**Given text**
The second most associated region in this study was 15q21, the rs10519031 flanks the FOXB1 gene which belongs to the family of FOX (forkhead box) transcription factors, with more than 40 members expressed in mammals. Mutations in this group of genes have important effects on human diseases [26]. However, the FOXB1 protein has only been described as being involved in regulating embryonic development [27] until this time.

The 15q21 has already been described in GWA of asthma, with the most associated genes being RORA, SMAD3 and SCG3 [28]. RORA is a transcription factor which belongs to the nuclear hormone receptor (NR1) superfamily and links as monomers to specific hormonal response elements in the DNA [29]. It may increase or restrain the transcription of target genes [30] and is differentially expressed during development of the human lung. SMAD3 (SMAD protein family member 3) is a (later) downstream transcription factor of TGFβ and is important for metabolic pathways of regulatory T cells and TH17 [31] cells. It is related to the metabolic pathway of regulatory T cells which forms part of the common [32] process of negative regulation of TH1 and TH2 [33]. SCG3 (secretogranin 3) encodes a protein member of the neuroendocrine secretory protein family, chromogranin/secretogranin, which are ubiquitous protein regulators of protein secretion [34]. However, there has been little research on its functions.

**Your objective**
Can you duplicate, word for word, the stretch of the passage on the 15q21 region from "The second most" through "until this time."? The items come from a different source than the passage.

Records of two-dimensional motion:
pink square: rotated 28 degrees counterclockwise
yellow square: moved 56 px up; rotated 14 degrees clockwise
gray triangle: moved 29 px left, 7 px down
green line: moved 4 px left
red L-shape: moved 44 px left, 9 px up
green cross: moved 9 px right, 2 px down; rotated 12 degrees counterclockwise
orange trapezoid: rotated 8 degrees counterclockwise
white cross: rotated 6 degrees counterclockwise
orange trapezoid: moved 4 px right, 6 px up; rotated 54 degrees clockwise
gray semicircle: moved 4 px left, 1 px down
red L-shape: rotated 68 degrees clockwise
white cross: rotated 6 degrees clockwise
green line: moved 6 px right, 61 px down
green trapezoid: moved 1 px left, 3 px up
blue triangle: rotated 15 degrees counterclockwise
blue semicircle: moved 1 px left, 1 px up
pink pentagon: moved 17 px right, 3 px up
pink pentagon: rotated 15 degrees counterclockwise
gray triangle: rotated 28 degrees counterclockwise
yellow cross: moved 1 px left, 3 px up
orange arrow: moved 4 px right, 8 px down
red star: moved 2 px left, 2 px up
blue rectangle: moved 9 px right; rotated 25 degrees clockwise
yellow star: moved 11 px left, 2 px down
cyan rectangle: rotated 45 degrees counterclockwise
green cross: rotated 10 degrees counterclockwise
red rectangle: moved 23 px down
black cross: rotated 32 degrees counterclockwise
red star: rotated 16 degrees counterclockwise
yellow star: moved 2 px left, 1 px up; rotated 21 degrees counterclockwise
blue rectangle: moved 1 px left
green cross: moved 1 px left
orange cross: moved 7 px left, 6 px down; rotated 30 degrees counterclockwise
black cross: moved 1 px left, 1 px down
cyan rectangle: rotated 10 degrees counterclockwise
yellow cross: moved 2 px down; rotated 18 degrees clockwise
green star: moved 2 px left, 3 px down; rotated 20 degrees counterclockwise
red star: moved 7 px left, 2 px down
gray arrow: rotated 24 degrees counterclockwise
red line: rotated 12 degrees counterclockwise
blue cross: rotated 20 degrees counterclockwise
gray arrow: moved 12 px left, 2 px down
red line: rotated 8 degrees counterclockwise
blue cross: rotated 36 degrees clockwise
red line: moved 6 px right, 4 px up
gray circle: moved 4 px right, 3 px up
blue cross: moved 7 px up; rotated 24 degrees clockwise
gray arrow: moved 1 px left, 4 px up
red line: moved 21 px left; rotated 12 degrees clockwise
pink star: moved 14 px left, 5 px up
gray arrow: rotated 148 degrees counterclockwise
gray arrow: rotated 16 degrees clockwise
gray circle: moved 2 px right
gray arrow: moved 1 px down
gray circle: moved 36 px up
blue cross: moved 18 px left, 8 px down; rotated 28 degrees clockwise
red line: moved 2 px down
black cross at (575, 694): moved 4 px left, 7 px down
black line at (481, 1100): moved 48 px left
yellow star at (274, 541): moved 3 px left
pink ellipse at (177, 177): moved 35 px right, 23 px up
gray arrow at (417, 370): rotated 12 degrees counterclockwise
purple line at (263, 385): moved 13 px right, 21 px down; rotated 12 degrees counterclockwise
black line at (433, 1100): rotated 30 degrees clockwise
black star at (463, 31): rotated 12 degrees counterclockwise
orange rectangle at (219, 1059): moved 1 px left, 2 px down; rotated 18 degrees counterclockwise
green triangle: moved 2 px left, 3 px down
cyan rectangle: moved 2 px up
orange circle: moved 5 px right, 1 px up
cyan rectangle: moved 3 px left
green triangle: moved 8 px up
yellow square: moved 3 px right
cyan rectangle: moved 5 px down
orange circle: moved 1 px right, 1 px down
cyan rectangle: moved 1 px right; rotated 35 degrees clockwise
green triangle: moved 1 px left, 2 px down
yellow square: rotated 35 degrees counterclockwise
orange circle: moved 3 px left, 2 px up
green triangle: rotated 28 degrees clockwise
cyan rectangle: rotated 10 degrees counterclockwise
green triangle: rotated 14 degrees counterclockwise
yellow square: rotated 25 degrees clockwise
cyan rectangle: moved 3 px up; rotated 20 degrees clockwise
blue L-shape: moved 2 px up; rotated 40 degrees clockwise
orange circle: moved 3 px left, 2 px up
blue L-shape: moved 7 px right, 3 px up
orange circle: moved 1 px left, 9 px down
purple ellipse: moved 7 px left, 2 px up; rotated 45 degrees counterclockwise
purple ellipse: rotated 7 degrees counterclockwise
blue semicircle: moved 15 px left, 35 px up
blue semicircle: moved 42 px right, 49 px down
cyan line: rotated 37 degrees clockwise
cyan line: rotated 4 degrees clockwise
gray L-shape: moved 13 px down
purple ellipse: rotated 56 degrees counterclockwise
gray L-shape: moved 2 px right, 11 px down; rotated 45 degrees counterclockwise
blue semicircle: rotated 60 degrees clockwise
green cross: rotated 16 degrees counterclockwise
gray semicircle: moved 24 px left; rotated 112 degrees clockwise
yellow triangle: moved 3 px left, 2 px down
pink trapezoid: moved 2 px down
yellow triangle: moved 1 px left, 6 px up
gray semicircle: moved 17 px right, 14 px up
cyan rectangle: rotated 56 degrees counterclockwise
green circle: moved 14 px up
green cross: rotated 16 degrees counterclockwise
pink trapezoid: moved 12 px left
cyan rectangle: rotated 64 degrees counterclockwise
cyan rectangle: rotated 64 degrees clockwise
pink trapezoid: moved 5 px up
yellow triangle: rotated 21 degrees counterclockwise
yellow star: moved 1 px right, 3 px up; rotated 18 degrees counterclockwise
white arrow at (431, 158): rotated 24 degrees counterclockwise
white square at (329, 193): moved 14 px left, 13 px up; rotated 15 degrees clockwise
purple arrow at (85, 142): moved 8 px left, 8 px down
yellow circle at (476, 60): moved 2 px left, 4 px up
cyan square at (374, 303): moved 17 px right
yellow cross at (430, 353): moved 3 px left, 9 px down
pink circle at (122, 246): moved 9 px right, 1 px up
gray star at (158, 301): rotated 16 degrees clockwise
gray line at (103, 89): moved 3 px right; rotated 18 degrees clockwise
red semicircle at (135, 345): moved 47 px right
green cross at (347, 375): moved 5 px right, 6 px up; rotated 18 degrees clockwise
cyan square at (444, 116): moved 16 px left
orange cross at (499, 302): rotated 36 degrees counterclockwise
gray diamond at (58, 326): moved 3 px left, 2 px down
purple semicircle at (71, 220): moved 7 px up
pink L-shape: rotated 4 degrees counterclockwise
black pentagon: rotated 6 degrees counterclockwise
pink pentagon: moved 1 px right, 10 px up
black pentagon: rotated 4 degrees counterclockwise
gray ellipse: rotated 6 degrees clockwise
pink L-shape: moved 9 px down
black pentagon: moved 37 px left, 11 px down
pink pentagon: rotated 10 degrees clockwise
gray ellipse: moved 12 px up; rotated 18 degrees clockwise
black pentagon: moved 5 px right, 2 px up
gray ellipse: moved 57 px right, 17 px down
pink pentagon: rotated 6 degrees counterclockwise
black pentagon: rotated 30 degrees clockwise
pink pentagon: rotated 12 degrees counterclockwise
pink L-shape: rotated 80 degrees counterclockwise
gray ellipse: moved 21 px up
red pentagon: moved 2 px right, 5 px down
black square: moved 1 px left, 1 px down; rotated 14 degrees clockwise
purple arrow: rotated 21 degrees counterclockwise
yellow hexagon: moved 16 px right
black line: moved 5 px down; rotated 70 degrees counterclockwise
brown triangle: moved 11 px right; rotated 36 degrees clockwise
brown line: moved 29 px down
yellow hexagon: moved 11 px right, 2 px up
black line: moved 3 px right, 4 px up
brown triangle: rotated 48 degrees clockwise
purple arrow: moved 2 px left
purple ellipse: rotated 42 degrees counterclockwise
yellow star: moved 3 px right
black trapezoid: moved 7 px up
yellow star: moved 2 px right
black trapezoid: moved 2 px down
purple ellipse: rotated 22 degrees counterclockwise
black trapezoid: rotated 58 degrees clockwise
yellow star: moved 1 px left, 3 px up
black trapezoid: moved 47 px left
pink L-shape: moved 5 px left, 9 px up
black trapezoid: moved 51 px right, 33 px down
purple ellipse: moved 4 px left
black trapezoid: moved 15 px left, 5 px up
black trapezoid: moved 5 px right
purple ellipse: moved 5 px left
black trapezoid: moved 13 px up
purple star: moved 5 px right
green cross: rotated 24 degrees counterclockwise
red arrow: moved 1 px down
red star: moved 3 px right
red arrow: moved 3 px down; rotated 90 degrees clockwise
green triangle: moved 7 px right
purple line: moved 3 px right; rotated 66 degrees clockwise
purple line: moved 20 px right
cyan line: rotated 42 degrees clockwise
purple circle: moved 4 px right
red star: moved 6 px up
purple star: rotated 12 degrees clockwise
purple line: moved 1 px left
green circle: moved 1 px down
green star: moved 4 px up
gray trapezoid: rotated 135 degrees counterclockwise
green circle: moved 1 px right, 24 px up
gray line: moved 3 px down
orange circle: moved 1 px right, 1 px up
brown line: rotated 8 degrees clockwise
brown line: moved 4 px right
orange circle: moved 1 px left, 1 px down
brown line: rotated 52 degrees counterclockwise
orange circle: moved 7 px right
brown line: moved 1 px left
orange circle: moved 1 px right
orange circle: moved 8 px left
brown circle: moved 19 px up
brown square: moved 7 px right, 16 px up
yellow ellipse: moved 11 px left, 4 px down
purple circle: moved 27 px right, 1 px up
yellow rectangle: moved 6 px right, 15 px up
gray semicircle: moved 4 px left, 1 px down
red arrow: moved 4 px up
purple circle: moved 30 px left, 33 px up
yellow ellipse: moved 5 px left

**Output**
The second most associated region in this study was 15q21, the rs10519031 flanks the FOXB1 gene which belongs to the family of FOX (forkhead box) transcription factors, with more than 40 members expressed in mammals. Mutations in this group of genes have important effects on human diseases [26]. However, the FOXB1 protein has only been described as being involved in regulating embryonic development [27] until this time.